As a rule of thumb, you’re in a comfortable spot when your fixed expenses are no more than 50 per cent of your after-tax income, Ms. Knoblach says. So for a family making $10,000 a month, having monthly fixed payments of $5,000 would be acceptable. But for a family making $7,500 a month, $5,000 in fixed payments would be too high, as there wouldn’t be much left over for basic costs such as groceries and transportation, and even less for discretionary spending such as a dinner out or weekends away.

Then there are interest rates to consider. For any transaction a client is considering, Ms. Knoblach pretends the interest rate is 5 per cent. If someone can comfortably make the payments at this rate, it’s a go.

North Vancouver, B.C., senior mortgage broker Karen Gibbard, founder of Gibbard Group Financial, says she can’t stress enough the importance of realistically examining all the numbers. When people are looking at options involved in selling their existing home and upgrading to a new one, her team goes through a three-step calculation that lays out all the various costs associated with selling and buying properties so that there are no surprises.

The process starts with establishing a realistic sale price of a person’s existing home.

“Ideally, clients should have a professional give them an estimated sale price so we have a solid starting point to run a thorough calculation of the costs of selling their home,” Ms. Gibbard says. “The estimated costs considered in this first set of calculations are the early payout penalty on their existing mortgage, realtor fees with GST, and legal fees.”

The second step looks at the costs associated with the purchase of a new home. Ms. Gibbard says people should generally budget approximately 2 per cent of the purchase price to cover closing costs, including property transfer taxes, legal fees, appraisal costs, title insurance and moving expenses.

“Step one establishes the net proceeds out of the sale of the home,” she says. “Step two establishes the costs associated with buying, and this amount needs to be subtracted from step one to give the client a solid number that they can use toward the down payment on a new home.

“Now that a realistic amount for a down payment is established, we can work through options for the purchase of a new home, looking at purchase price, mortgage amount, and monthly payments.”

One financial consideration that seems to catch people off-guard is the need to have a deposit for the new home at the ready, she says.

“Usually clients have all of their equity in their home and coming up with a 5-per-cent deposit on a new home can be difficult and stressful at the last minute,” Ms.

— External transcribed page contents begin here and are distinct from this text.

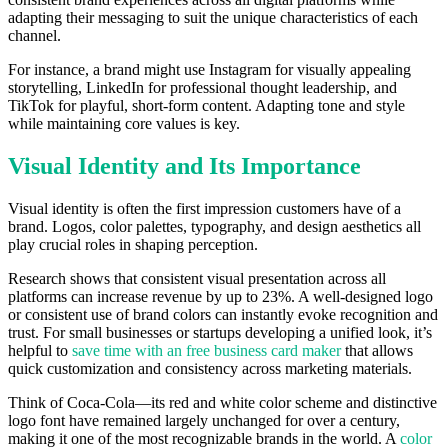
adapting their messaging to suit the unique characteristics of each
channel.
For instance, a brand might use Instagram for visually appealing
storytelling, LinkedIn for professional thought leadership, and
TikTok for playful, short-form content. Adapting tone and style
while maintaining core values is key.
Visual Identity and Its Importance
Visual identity is often the first impression customers have of a
brand. Logos, color palettes, typography, and design aesthetics all
play crucial roles in shaping perception.
Research shows that consistent visual presentation across all
platforms can increase revenue by up to 23%. A well-designed logo
or consistent use of brand colors can instantly evoke recognition and
trust. For small businesses or startups developing a unified look, it’s
helpful to
save time with an free business card maker
that allows
quick customization and consistency across marketing materials.
Think of Coca-Cola—its red and white color scheme and distinctive
logo font have remained largely unchanged for over a century,
making it one of the most recognizable brands in the world. A
color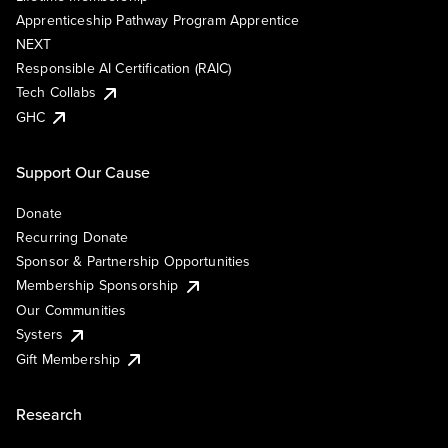
Apprenticeship Pathway Program Apprentice
NEXT
Responsible AI Certification (RAIC)
Tech Collabs
GHC
Support Our Cause
Donate
Recurring Donate
Sponsor & Partnership Opportunities
Membership Sponsorship
Our Communities
Systers
Gift Membership
Research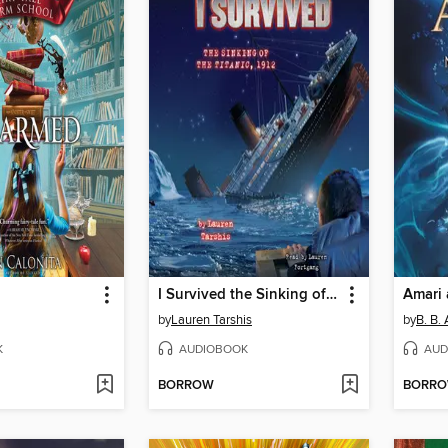
I Survived the Sinking of the Titanic, 1912
by
Lauren Tarshis
by
B. B. 
K
AUDIOBOOK
AUD
BORROW
BORR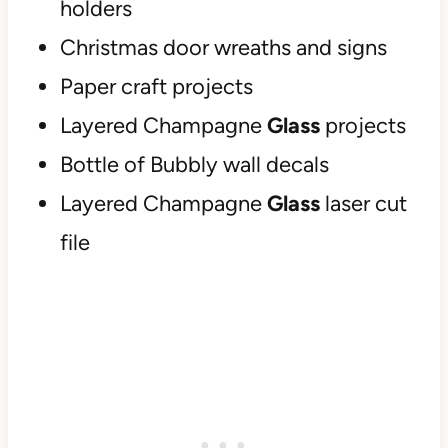
holders
Christmas door wreaths and signs
Paper craft projects
Layered Champagne
Glass
projects
Bottle of Bubbly wall decals
Layered Champagne
Glass
laser cut
file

Gibbard says. “With guidance, clients can have this deposit arranged beforehand, and it removes that step out of the flurry of activity required right at the time of selling and buying.”

There are other factors to consider when upgrading – including the eventual need to scale down.

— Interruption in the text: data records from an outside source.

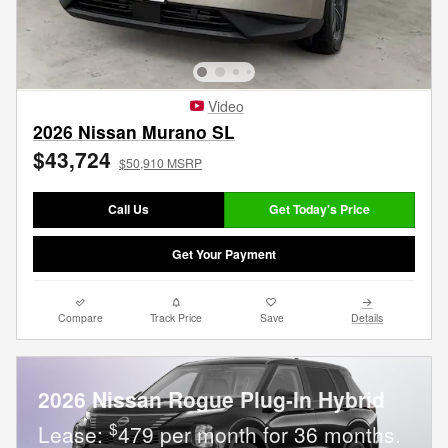
Video
2026 Nissan Murano SL
$43,724
$50,910 MSRP
Call Us
Get Today's Price
Get Your Payment
Compare
Track Price
Save
Details
2026 Nissan Rogue Plug-In Hybrid
$
Lease:
479 per month for 36 months.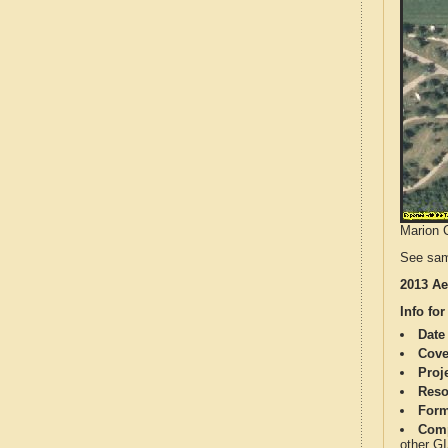
Marion C
See sam
2013 Ae
Info for
Date
Cove
Proj
Reso
Form
Comp
other G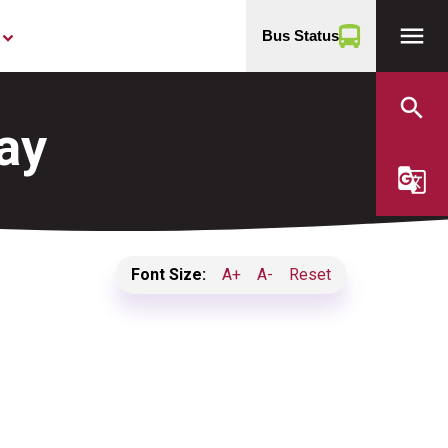
menu
Bus Status
yboard_arrow_down
search
ay
g_translate
Font Size:
A+
A-
Reset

“Most upgrades are followed by some downsizing later on,” Ms. Knoblach notes. “So at first the family needs more space for the noisy teenagers. But once the teenagers have moved out, they may have too much space. It’s good to plan an upgrade with this in mind. Could I convert the basement into a separate suite that I can rent out once the kids have left the home? A bit of preplanning can be very helpful to always have a home that fits our stage in life.”

While it’s understandable to want a comfortable place, Ms. Knoblach says that being stressed about mortgage payments isn’t necessarily worth the extra space.

“If your house ends up owning you, you have overdone it,” she says. “A house is just one component of our lives and we should not sacrifice everything else just to own a trophy.

“I deal with a fair number of clients who do not stay put in one particular property but are consistently house hunting and wanting to upgrade,” she adds. “I try to convince these people that they end up making everybody else in the real-estate industry rich, but not themselves.”